Rubin characterizes eBay’s involvement with Magento during the last year as “very hands-off” and doesn’t foresee that changing. “What they see in Magento is a passion for innovation,” he adds. “They are careful about getting too far inside and exerting influence that is inorganic to what we’re doing.”
Magento integrates PayPal, eBay’s payment services unit, into its open-source e-commerce platforms as a payment option for online retailers. It is one of multiple forms of payment that e-retailers can choose to accept within the Magento framework, and Rubin says that eBay’s stake in the company will not change that. None of Magento’s e-commerce platforms currently integrate with eBay’s marketplace.
The investment revelation came on the heels of Magento’s own announcement earlier this week that it will release Magento Go, an open-source e-commerce platform aimed at very small e-retailers that are just getting started with e-commerce. Magento Go is the company’s first cloud-based e-commerce platform, meaning it is hosted online, and will be available to e-retailers at the end of this month. Service plan pricing is based on the number of products listed, traffic volume and required bandwidth, and starts at $15 a month.
Rubin says the Go platform, like the rest of its products, does not come with a built-in integration to sell on eBay.com.

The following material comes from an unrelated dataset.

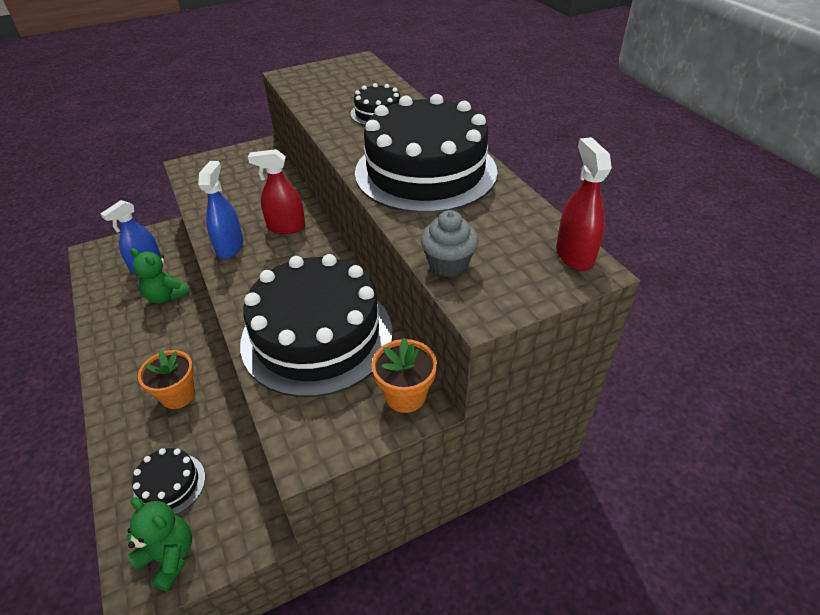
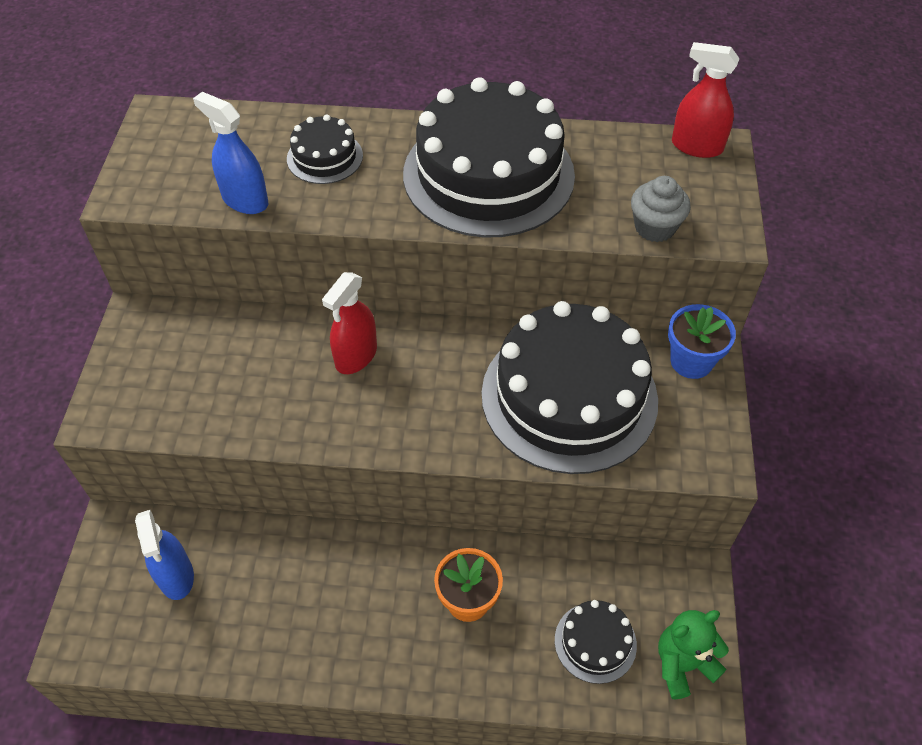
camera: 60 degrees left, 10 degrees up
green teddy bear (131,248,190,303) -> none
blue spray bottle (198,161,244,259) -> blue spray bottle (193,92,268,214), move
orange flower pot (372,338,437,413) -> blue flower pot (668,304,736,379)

Magento’s deployed e-commerce platform products, which e-retailers install and operate using their own networks, range from free to starting prices of just less than $13,000 per year.
Two Internet Retailer Top 500 retailers say they use Magento technology. Tool King LLC, No. 331 in the Top 500 Guide, has been a Magento client since 2009. CoffeeForLess.com, No. 444, also uses the technology provider.
Magento says more than 90,000 online merchants use its platforms.